The risk is not reckless behaviour, but inertia. Assets may flow towards size rather than proven long-term value, with consequences for savers. For members in their 30s and 40s, small differences in net returns compound significantly over time. A persistent one percentage point gap in annual performance can lead to materially different outcomes in retirement.
There is also a structural issue around incentives. If remaining in the market depends on reaching certain scale thresholds, providers are likely to prioritise asset gathering. Investment differentiation becomes harder to justify when regulatory signals reward conformity. Over time, this can lead to herding, with schemes converging on similar strategies designed to appear safe rather than deliver stronger outcomes.
None of this argues against consolidation where it is appropriate. Poorly governed or persistently underperforming schemes should not continue indefinitely, and larger pools of capital can create efficiencies and investment opportunities that benefit members. But consolidation should follow better outcomes, not replace them.

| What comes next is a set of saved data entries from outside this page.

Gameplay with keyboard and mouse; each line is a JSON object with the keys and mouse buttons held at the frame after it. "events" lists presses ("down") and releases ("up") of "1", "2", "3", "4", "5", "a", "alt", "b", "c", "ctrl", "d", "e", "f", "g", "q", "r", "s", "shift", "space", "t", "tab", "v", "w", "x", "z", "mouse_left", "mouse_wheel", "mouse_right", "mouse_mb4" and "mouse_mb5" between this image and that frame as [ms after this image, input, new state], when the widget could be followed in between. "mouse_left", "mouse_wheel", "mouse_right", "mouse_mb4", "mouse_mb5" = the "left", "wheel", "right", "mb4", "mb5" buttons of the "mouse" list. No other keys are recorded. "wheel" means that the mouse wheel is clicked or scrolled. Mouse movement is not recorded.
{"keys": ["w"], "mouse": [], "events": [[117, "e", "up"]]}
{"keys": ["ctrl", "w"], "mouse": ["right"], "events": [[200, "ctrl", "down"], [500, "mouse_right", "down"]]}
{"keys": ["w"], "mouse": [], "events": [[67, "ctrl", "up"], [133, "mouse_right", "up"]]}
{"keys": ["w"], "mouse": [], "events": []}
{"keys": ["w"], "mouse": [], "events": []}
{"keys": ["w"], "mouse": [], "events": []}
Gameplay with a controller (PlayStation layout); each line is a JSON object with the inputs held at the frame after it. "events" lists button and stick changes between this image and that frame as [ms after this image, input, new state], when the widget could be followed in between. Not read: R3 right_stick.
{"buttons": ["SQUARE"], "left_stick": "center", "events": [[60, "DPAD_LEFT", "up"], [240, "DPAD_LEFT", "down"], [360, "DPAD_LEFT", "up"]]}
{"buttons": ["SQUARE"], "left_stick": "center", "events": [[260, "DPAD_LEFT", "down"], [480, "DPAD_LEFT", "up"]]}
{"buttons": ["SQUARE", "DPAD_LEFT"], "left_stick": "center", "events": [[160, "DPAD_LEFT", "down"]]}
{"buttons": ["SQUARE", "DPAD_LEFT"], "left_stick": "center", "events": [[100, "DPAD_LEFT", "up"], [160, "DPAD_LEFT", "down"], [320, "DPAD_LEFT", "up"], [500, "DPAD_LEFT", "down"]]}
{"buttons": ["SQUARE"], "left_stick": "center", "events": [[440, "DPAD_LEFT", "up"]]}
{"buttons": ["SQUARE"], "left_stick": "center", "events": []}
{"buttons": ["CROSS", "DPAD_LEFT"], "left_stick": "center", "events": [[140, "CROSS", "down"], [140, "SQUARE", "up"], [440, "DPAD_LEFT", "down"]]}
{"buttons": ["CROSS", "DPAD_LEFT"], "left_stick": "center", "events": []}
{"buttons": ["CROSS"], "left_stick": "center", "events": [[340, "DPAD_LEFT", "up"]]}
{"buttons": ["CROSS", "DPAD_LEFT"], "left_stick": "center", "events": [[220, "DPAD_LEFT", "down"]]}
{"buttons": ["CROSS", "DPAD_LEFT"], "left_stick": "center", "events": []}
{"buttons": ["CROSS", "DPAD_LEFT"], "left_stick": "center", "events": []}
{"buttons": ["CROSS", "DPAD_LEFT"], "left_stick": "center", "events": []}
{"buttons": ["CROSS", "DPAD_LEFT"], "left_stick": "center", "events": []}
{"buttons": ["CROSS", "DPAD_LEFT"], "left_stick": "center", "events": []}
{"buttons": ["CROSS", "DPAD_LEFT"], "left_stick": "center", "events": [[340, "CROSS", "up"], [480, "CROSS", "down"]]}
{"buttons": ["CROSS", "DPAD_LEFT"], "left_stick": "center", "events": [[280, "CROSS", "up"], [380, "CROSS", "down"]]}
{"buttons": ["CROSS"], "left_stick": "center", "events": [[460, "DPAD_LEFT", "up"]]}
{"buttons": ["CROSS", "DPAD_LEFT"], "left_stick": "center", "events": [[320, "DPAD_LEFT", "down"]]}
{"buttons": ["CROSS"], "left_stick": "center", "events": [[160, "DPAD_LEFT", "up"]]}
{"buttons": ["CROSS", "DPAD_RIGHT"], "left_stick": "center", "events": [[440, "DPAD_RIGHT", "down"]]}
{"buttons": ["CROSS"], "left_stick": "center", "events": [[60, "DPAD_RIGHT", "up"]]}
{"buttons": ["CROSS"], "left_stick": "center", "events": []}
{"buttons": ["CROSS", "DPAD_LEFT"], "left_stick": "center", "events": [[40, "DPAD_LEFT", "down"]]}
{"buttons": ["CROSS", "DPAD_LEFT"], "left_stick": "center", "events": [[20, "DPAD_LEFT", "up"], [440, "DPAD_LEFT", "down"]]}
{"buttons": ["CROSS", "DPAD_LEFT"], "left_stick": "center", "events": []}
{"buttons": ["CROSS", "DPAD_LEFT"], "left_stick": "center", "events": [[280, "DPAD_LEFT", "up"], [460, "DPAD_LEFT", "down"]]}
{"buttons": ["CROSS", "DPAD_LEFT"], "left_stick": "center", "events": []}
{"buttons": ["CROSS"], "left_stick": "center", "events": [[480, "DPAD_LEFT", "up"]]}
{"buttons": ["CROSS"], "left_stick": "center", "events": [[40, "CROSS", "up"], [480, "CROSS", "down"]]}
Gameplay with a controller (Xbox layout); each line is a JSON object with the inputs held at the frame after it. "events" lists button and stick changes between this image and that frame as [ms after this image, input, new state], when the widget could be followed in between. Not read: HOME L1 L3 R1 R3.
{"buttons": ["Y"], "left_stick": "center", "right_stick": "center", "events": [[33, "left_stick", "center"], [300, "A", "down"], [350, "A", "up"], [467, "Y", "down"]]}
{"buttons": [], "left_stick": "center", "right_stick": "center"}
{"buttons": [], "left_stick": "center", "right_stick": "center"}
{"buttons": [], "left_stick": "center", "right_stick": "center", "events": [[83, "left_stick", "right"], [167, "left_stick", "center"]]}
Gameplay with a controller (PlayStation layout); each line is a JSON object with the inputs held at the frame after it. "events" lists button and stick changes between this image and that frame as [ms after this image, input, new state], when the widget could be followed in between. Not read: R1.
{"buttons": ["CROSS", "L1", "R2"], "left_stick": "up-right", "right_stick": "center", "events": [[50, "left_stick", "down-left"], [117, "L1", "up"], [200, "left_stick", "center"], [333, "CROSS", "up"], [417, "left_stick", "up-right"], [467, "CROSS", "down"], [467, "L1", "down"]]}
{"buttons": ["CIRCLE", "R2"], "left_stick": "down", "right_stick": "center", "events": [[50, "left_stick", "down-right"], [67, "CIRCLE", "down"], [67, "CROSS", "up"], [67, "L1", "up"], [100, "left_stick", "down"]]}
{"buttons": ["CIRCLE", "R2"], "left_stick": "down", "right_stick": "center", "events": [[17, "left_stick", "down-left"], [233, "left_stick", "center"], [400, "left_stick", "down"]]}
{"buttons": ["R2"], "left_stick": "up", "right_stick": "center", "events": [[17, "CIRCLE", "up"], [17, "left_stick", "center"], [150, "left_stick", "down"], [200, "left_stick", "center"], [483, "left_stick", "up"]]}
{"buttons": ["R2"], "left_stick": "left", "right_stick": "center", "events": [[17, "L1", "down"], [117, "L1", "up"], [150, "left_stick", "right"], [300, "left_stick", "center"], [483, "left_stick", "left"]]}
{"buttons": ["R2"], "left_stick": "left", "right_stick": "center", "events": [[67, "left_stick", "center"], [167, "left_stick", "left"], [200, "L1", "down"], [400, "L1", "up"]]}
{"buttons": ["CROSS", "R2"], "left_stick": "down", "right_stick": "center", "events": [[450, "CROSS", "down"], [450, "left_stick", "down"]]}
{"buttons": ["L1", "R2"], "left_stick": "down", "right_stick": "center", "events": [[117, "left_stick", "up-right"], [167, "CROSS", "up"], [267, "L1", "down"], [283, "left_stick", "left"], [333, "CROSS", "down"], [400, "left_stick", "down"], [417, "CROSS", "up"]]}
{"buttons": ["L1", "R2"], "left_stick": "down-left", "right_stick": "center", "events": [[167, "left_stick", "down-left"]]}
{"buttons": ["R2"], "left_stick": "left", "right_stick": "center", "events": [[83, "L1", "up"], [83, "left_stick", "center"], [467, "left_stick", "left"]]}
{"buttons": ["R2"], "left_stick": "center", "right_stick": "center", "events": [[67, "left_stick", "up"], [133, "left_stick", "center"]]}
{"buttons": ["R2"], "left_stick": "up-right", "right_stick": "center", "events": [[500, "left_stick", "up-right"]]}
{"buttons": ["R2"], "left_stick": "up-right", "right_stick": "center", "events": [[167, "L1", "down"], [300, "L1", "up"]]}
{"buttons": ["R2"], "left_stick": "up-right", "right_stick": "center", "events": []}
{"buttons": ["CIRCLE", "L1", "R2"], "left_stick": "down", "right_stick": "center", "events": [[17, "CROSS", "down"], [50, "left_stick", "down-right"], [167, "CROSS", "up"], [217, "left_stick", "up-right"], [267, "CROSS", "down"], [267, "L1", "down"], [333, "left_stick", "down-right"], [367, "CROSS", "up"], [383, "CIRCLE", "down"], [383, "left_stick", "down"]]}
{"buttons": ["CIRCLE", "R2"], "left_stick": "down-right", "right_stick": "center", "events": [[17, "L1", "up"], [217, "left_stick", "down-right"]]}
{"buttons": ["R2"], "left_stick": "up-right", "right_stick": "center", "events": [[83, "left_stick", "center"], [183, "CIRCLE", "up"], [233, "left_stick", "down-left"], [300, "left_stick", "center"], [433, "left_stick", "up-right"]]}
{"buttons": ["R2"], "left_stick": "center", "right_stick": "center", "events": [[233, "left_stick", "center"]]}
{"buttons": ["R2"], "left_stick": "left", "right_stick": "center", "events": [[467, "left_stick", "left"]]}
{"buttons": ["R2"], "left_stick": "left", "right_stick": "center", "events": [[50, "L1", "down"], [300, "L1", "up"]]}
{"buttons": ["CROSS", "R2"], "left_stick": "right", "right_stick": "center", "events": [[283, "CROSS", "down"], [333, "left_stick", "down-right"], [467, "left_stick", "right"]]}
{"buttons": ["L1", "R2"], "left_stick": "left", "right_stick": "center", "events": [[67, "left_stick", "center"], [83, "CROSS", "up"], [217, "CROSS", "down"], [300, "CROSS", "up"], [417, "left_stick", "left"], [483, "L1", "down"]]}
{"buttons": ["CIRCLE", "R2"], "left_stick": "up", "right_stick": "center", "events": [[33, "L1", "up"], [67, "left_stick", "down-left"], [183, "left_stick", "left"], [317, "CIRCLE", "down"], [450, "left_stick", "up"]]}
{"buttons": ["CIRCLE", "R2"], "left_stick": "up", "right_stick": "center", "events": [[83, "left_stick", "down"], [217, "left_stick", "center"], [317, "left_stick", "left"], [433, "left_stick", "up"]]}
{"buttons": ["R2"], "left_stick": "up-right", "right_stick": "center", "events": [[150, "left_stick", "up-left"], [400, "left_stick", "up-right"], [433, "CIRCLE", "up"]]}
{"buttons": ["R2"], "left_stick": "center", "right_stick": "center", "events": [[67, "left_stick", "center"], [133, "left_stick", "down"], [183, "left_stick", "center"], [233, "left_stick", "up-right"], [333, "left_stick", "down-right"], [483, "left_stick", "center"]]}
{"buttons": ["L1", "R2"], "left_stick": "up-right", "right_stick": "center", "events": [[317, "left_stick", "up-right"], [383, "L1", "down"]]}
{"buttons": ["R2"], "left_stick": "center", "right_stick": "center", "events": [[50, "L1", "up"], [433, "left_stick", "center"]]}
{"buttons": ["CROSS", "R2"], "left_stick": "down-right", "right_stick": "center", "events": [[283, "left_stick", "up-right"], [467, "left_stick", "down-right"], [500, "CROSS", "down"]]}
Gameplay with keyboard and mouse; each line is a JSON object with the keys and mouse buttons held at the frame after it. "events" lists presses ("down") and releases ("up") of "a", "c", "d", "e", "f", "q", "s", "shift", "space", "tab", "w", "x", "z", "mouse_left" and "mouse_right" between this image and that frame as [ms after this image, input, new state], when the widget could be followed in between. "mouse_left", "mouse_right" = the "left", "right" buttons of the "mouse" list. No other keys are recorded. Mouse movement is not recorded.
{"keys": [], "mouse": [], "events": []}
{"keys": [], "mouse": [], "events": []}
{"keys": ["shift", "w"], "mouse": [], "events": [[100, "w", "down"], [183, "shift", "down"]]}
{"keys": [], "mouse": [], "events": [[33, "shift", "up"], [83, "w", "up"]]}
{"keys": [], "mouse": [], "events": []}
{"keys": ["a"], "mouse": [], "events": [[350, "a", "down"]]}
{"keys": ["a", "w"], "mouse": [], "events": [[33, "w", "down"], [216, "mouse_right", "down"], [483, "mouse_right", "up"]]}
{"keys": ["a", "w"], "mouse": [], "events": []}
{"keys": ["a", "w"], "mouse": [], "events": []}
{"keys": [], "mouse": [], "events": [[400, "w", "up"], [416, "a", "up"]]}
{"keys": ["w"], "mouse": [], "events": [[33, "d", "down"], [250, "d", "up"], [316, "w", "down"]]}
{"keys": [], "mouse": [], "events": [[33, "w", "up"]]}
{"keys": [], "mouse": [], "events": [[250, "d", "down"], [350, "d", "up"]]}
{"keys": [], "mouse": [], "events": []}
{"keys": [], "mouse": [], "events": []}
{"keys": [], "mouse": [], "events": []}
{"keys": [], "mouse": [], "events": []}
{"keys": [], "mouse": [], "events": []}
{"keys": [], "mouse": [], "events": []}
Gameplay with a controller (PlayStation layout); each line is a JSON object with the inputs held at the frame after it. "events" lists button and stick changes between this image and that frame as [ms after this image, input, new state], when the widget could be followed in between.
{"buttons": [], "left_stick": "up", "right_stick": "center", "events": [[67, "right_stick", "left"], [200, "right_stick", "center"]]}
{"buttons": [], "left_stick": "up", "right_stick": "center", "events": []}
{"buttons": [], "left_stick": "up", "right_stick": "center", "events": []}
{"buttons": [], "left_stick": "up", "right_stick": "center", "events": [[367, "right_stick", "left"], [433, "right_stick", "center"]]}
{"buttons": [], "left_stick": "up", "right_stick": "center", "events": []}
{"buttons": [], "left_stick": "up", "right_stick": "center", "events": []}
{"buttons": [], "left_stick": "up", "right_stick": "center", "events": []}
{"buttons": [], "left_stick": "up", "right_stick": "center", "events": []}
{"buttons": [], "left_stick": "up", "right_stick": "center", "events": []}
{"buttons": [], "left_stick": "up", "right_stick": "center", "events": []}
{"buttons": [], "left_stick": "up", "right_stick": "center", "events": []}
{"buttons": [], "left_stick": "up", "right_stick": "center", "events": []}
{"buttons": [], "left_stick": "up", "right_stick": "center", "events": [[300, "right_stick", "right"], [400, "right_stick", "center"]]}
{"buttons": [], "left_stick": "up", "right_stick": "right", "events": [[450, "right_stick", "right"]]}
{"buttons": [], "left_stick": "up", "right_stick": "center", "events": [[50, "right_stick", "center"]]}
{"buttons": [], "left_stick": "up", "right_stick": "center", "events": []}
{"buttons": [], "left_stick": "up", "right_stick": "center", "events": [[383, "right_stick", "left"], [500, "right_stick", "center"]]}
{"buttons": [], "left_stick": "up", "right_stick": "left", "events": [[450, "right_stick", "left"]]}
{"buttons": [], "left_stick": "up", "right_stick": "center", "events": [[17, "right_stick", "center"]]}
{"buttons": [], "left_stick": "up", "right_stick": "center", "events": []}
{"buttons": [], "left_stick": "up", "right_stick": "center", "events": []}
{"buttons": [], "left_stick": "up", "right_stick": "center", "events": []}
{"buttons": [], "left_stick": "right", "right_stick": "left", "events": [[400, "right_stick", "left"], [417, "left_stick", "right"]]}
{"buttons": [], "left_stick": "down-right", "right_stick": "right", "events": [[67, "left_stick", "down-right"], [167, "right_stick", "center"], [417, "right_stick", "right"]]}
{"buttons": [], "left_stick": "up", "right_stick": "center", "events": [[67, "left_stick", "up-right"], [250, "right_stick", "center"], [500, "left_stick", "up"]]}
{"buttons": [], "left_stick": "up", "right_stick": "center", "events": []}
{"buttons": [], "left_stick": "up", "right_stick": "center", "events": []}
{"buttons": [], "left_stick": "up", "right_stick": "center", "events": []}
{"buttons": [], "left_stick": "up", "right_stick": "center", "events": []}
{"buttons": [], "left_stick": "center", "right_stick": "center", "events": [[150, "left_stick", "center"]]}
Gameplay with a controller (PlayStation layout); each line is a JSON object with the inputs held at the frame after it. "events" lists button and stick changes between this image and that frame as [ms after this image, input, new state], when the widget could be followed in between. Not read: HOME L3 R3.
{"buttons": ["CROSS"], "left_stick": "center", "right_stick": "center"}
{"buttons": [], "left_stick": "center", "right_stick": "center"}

A more balanced policy approach would assess scheme quality across a broader definition of value. Net investment performance, governance, member engagement and communication all play a role. Scale may support these factors, but it should not be treated as a substitute. Forcing a well-run, high-performing smaller scheme to consolidate purely on size risks weakening, rather than improving, outcomes for members.
As the DC market matures, policymakers face a choice. They can continue to equate size with success, or focus on what genuinely improves retirement outcomes. The real measure of success is not how large schemes become, but whether members are better off when they retire. The system does not need to be bigger. It needs to be better.